The problem: Scan the records below for the line with "DOLLAR VALUE |" and the line with "OR 97003 | |". Repeat those two lines and every line between them exactly, and nothing else.

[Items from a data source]
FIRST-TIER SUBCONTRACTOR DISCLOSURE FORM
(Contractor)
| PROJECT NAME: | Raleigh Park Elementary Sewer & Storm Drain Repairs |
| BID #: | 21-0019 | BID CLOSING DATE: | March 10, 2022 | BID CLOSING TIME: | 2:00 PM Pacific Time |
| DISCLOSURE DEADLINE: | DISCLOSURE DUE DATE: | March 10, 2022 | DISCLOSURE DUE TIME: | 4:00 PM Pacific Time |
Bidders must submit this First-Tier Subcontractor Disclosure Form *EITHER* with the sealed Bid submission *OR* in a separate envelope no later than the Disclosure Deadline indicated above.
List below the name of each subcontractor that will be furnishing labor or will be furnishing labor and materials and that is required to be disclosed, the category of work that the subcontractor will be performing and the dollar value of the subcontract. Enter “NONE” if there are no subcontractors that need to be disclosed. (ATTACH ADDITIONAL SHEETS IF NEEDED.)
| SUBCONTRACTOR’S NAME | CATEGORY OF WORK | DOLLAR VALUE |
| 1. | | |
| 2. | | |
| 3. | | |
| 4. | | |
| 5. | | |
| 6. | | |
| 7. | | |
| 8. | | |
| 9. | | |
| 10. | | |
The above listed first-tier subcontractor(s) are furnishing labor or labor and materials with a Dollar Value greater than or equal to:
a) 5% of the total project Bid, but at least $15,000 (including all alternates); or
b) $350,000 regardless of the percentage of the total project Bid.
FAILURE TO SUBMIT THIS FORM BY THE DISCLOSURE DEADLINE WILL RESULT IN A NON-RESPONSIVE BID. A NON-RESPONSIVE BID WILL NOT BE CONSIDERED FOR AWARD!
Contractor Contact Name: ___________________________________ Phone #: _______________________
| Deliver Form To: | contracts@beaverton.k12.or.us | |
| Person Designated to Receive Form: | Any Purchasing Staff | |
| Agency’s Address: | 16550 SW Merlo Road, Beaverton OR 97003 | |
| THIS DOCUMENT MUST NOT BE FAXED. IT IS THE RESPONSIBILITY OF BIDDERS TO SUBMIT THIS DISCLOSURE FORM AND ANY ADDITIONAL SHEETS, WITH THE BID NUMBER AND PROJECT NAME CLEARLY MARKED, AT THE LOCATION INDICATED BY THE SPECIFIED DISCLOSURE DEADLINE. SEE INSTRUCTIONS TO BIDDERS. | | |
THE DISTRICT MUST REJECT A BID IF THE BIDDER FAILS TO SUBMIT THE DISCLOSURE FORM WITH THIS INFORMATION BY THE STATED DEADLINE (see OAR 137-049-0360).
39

* * *

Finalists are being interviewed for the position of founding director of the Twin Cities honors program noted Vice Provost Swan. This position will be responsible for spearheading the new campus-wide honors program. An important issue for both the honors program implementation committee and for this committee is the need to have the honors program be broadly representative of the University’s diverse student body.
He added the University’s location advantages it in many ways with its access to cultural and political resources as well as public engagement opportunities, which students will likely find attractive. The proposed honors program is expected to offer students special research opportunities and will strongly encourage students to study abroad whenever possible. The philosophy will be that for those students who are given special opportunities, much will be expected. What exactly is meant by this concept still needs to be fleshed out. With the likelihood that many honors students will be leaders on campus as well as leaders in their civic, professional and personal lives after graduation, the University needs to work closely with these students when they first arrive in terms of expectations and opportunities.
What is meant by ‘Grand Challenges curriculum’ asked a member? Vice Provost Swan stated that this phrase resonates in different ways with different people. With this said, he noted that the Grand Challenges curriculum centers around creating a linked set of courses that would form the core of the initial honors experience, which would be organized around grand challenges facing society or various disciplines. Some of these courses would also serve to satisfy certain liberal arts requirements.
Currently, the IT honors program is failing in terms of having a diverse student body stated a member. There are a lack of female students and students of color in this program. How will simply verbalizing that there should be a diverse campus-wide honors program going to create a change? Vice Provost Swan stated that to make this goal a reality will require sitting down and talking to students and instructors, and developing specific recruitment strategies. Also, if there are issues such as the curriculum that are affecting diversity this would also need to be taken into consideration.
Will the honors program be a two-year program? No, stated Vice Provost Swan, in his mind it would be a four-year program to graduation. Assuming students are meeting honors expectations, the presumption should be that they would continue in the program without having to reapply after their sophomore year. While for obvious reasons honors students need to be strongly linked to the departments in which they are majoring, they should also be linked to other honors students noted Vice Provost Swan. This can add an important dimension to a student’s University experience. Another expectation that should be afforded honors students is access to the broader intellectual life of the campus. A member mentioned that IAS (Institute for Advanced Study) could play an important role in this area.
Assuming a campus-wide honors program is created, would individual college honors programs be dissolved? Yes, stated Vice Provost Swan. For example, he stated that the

Answer box:
| SUBCONTRACTOR’S NAME | CATEGORY OF WORK | DOLLAR VALUE |
| 1. | | |
| 2. | | |
| 3. | | |
| 4. | | |
| 5. | | |
| 6. | | |
| 7. | | |
| 8. | | |
| 9. | | |
| 10. | | |
The above listed first-tier subcontractor(s) are furnishing labor or labor and materials with a Dollar Value greater than or equal to:
a) 5% of the total project Bid, but at least $15,000 (including all alternates); or
b) $350,000 regardless of the percentage of the total project Bid.
FAILURE TO SUBMIT THIS FORM BY THE DISCLOSURE DEADLINE WILL RESULT IN A NON-RESPONSIVE BID. A NON-RESPONSIVE BID WILL NOT BE CONSIDERED FOR AWARD!
Contractor Contact Name: ___________________________________ Phone #: _______________________
| Deliver Form To: | contracts@beaverton.k12.or.us | |
| Person Designated to Receive Form: | Any Purchasing Staff | |
| Agency’s Address: | 16550 SW Merlo Road, Beaverton OR 97003 | |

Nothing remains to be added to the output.